Facebook Video Checking

When I submitted a video on Facebook of my visit to the Oklahoma Aquarium I had to wait a minute or two before it was released for viewing. Since I don’t think someone is actually looking at my video to make sure it’s appropriate there must be a software application that can make that determination. I think YouTube must have the same kind of program too.

So how does the software decide whether something is inappropriate or not?

I assume that inappropriate subjects would be those that are sexual in nature, showing graphic violence such as a beheading, or something showing you how to make a bomb or kill someone…

Or it’s checking for copyright violation.

Right… but that seems like an even tougher thing to check for in a minute or two.

They use complex pattern matching software, but it’s designed to be run rather quickly. If it wasn’t no one could ever post anything to Youtube. It’s not the best that it could be, but given the time constraints that’s what happens. I believe they continue to run some checks after the video is posted and they can be pulled after they’ve gone live.

So it takes a random frame (or frames) from my video and does pattern matching to see if it’s appropriate in a few seconds? That’s some amazing technology. I tried to Google it but couldn’t find an example showing how it’s done. It may be proprietary to Facebook/YouTube and they don’t want people to thwart their system.

It’s more complex than that, typically creating a sort of digital fingerprint that can be matched without comparing individual frames of video or snippets of audio.

Here’s a Wikipedia page that gives you an overview - Acoustic fingerprint - Wikipedia

It has a database of digital fingerprints of copyrighted material from known sources. On YouTube, you have to apply and send them material to fingerprint. The video on the page has a little breakdown of how it works.

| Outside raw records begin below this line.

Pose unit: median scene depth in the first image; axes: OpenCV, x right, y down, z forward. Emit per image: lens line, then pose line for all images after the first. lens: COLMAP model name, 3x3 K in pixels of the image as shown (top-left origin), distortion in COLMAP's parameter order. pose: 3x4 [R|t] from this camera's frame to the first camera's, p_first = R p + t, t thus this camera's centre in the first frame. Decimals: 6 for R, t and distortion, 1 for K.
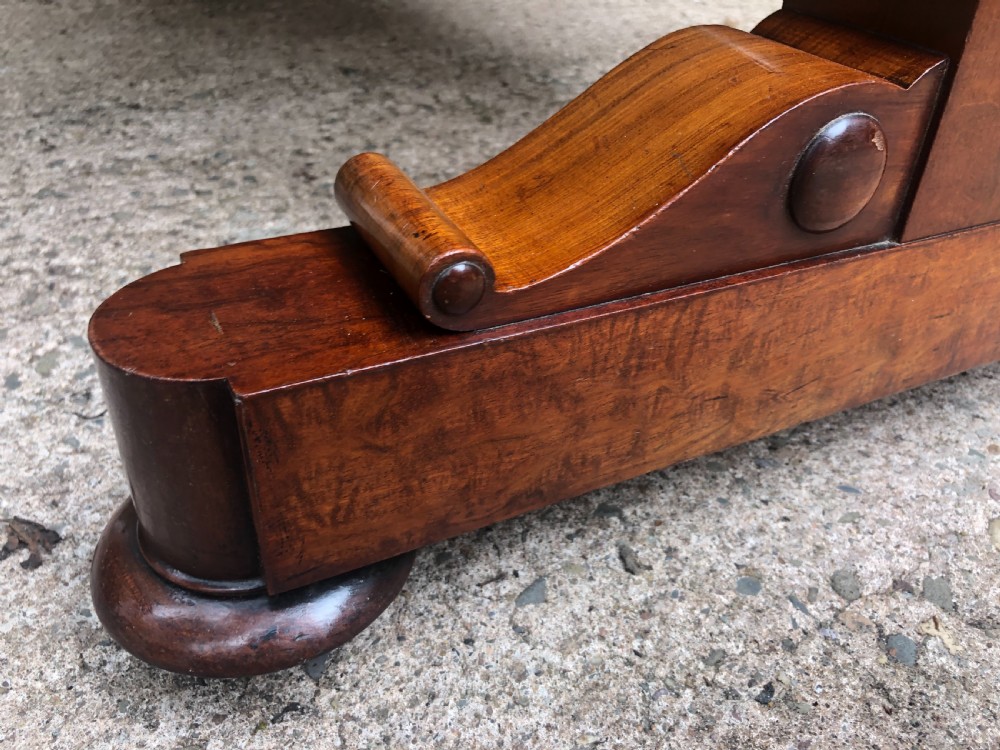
lens RADIAL K [[827.5, 0, 505.7], [0, 827.5, 373.6], [0, 0, 1]] dist [-0.000480, 0.003578]
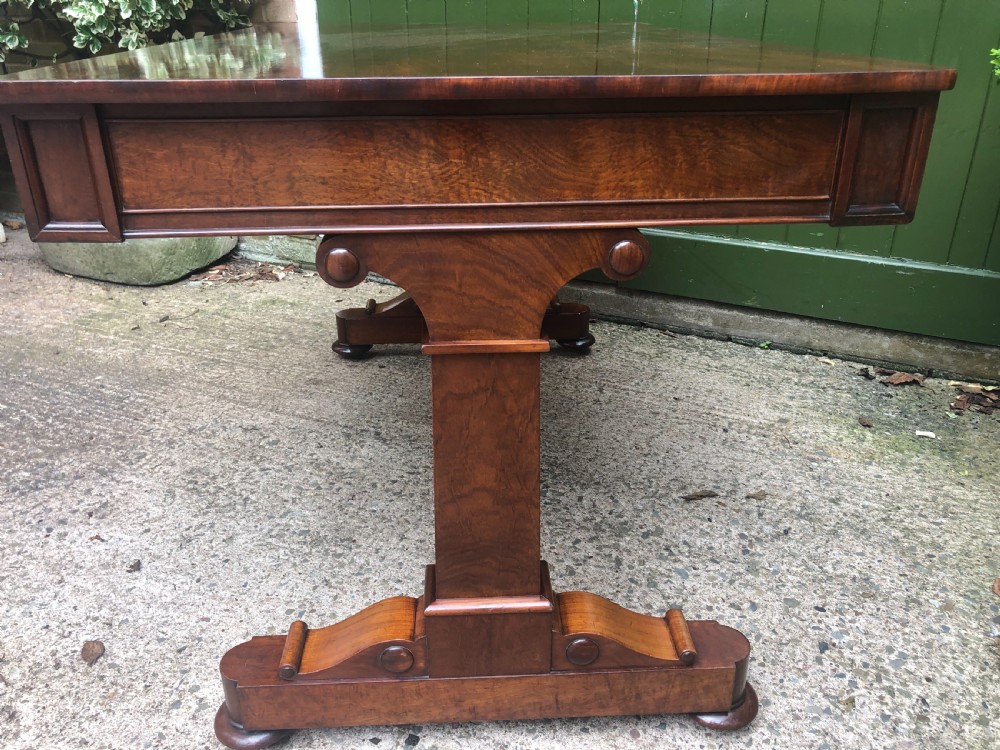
lens RADIAL K [[815.9, 0, 502.8], [0, 815.9, 361.2], [0, 0, 1]] dist [0.017945, -0.012634]
pose [[0.604795, 0.287101, -0.742829, 2.178441], [-0.431804, 0.901963, -0.002960, -0.999598], [0.669155, 0.322547, 0.669474, -0.581550]]
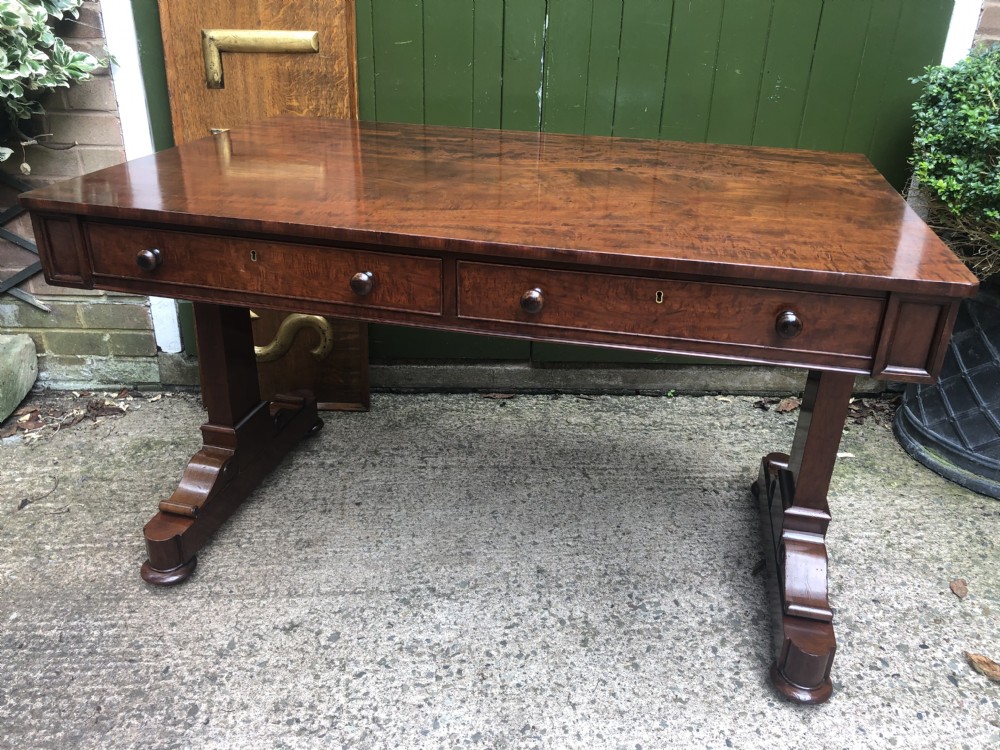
lens RADIAL K [[813.4, 0, 509.2], [0, 813.4, 364.3], [0, 0, 1]] dist [0.000382, 0.022188]
pose [[0.910381, 0.161599, -0.380909, 0.694424], [-0.226993, 0.964740, -0.133231, -1.000152], [0.345948, 0.207755, 0.914963, -1.550204]]
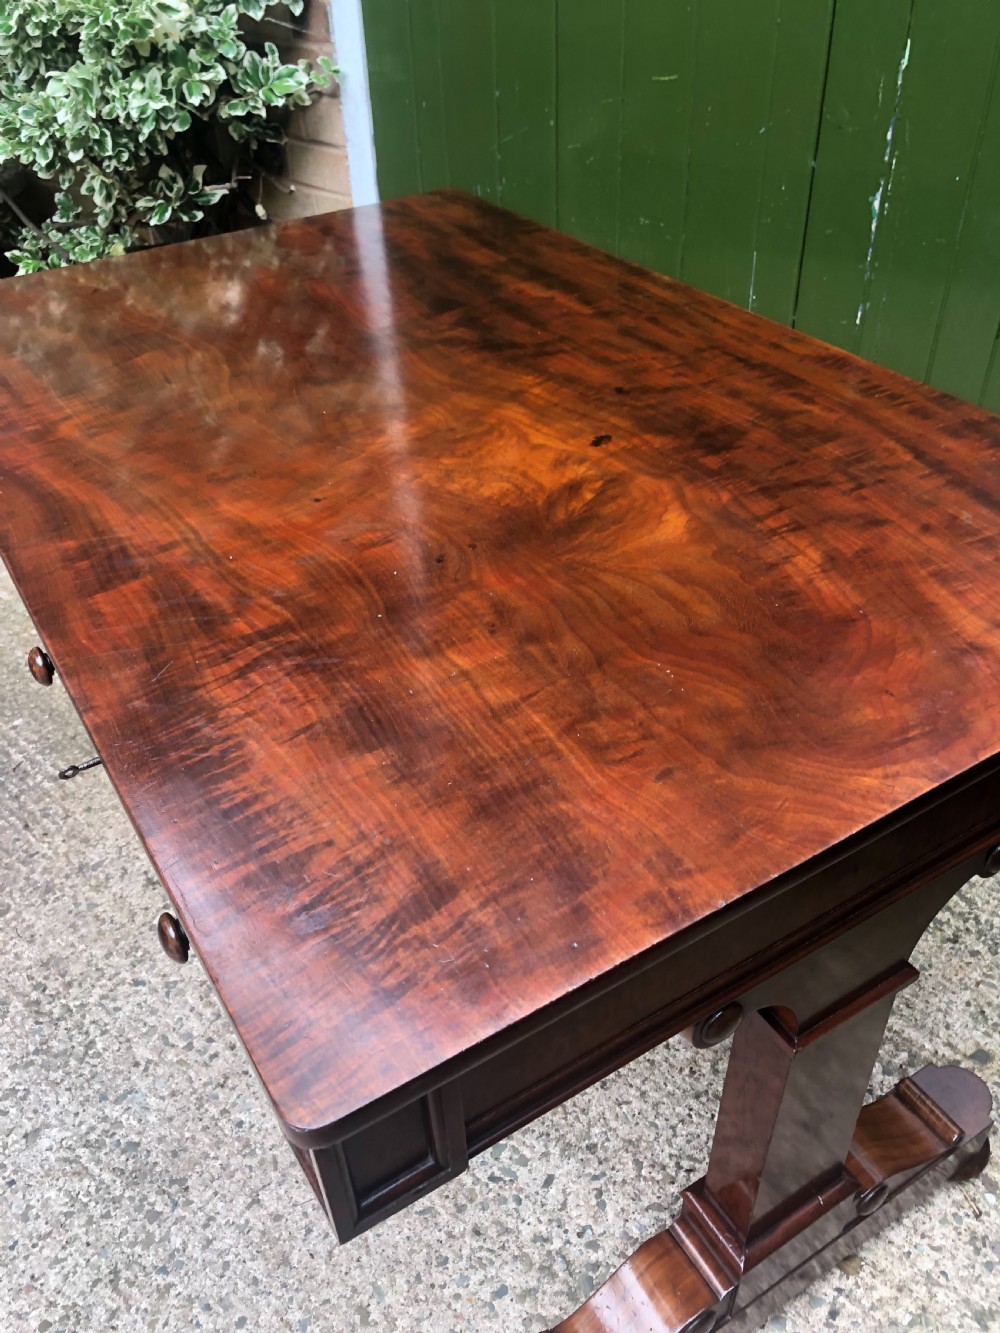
lens RADIAL K [[1087.6, 0, 496.3], [0, 1087.6, 672.1], [0, 0, 1]] dist [0.017945, -0.012634]
pose [[0.329728, 0.538949, -0.775121, 1.514144], [-0.496474, 0.797327, 0.343194, -2.429454], [0.802990, 0.271667, 0.530476, 0.065604]]
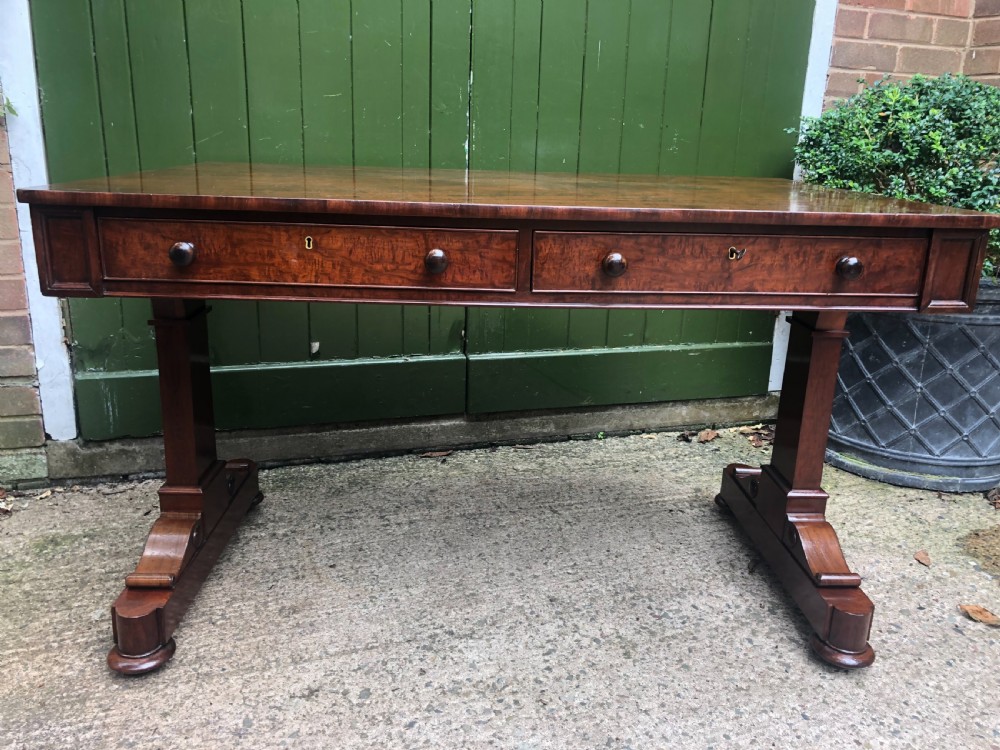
lens RADIAL K [[815.6, 0, 510.7], [0, 815.6, 366.6], [0, 0, 1]] dist [-0.000507, 0.020992]
pose [[0.987337, 0.032468, -0.155281, -0.029142], [-0.080791, 0.945298, -0.316046, -0.487136], [0.136526, 0.324589, 0.935950, -1.592051]]
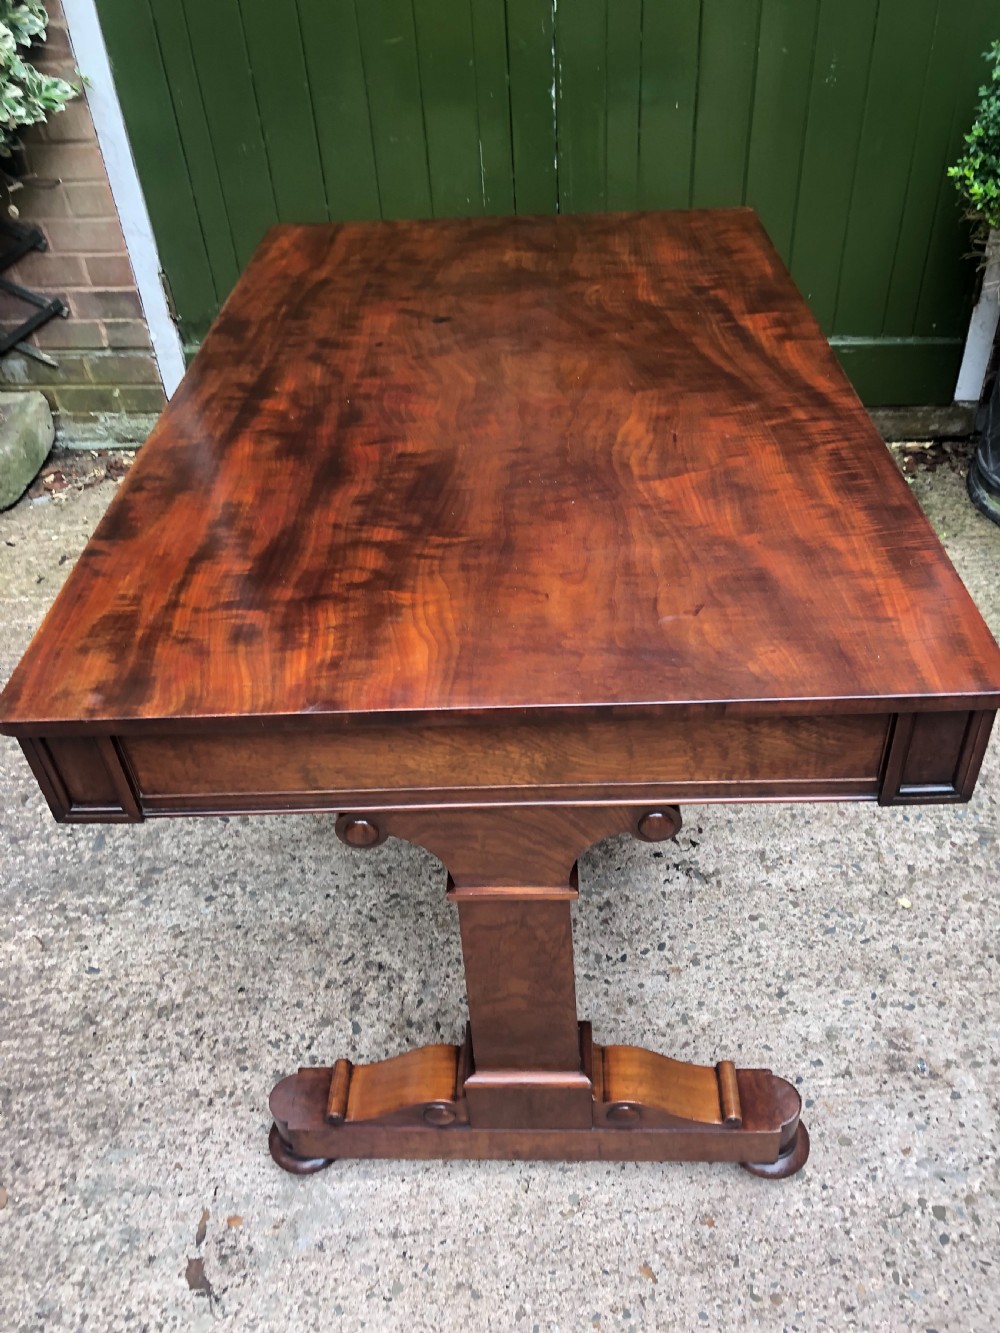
lens RADIAL K [[1067.7, 0, 501.9], [0, 1067.7, 705.2], [0, 0, 1]] dist [0.002141, -0.009676]
pose [[0.861613, 0.263894, -0.433570, 1.584400], [-0.218416, 0.963850, 0.152603, -0.949002], [0.458168, -0.036786, 0.888104, -2.391095]]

When you upload a video, a fingerprint is created. Then it’s checked against the database of known copyrighted material. Really just like a real fingerprint.

It’s not that “hard” (I mean, relatively - cuz I couldn’t do it!) to do the checking because the number of items you’re checking against is finite. Then I’m sure there’s some algorithms to speed it up - stuff that would quickly eliminate a big chunk of fingerprints from the search. The above-linked YouTube video says it has just 3 million items. That’s not very big in terms of data at all.

They’re probably also automatically transcoding your video. Though that can be done quickly, it’s probably a longer process than checking it for copyright violations.

You’re working with Binary (0 and 1) data, so each bit you process (theoretically*) reduces the number of possible matches by 50%. Some of the earliest developments in computer science were about sorting and/or comparing large sets of data.

Search for morse code trees for an easy example of how this works.

They can also just read a 1 pixel wide strip through the middle of the video. from that strip you have basically a “barcode” It is highly unlikely that any given 30 seconds of video is even marginally close to another unrelated video.